Vasselon, V., Rimet, F., Tapolczai, K., & Bouchez, A. 2017 Assessing ecological status with diatoms DNA metabarcoding: Scaling-up on a WFD monitoring network (Mayotte Island, France) Ecological Indicators https://doi.org/10.1016/j.ecolind.2017.06.024

A	B	C
Reagent name and starting concentration	Amount per reaction (µL)	Final concentration (per reaction)
Moleculr grade water	to 20µL	-
5X GoTaq PCR Buffer	4	1X
10 mM dNTP mix	0.4	0.2 mM each
10 μM forward primer	1	0.5 µM
10 μM reverse primer	1	0.5 μM
GoTaq DNA Polymerase	0.15	0.04 U/μL
Template DNA	2	<200 ng/rxn

Total	20

Thermal cycling conditions:

94ºC-1min

   95ºC-30secs

   46ºC-30secs             x40

   72ºC-30secs



   72ºC-10min

4ºC-+∞

Successful amplification and confirmation of expected size of PCR products should be carried out by agarose gel electrophoresis .

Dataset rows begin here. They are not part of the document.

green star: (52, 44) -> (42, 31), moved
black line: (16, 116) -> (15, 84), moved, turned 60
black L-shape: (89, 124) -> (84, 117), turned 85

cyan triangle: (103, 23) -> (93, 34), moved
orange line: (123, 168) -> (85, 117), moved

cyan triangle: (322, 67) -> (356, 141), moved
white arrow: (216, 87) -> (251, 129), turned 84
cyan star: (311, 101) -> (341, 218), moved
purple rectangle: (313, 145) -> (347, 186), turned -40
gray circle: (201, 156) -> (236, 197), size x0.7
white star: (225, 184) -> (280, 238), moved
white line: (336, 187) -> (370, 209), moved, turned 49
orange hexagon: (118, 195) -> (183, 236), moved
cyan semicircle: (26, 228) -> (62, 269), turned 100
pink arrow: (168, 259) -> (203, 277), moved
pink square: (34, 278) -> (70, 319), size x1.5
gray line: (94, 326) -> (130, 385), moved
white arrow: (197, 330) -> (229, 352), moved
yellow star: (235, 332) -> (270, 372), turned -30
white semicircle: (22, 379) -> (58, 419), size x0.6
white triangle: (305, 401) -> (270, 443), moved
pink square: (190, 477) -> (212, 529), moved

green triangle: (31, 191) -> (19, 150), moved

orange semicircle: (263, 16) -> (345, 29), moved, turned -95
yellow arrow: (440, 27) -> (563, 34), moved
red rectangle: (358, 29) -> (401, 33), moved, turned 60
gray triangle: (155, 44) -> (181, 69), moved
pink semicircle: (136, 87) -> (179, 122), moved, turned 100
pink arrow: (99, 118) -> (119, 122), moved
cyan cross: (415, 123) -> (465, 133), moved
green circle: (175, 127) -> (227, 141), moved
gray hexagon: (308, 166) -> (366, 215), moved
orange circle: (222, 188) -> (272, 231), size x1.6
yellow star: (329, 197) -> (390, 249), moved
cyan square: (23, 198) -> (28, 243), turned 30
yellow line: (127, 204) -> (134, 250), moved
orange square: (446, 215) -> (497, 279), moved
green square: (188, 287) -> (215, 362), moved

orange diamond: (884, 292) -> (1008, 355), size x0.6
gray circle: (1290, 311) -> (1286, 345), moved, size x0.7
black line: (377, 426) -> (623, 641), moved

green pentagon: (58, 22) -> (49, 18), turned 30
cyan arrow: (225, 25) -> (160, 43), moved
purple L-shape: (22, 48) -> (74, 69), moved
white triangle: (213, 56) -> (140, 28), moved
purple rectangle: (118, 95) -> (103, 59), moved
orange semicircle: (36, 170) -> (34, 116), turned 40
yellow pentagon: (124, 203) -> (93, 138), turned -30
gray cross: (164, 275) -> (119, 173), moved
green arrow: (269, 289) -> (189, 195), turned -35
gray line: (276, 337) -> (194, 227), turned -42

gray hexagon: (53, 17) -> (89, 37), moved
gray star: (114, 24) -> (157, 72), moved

(Optional) A PCR clean-up step can be included at this stage, but in many cases it is not necessary.

DNA sequences should be obtained by Sanger sequencing using the Forward and/or reverse primers.

Sanger Sequencing

Raw DNA sequence data should be inspected using any suitable software (e.g. MEGA, Geneious) and curated to ensure high quality (error-free) of final data.

Linking DNA sequence data to public repositories such as GenBank GenBank and BOLD BOLD is strongly encouraged.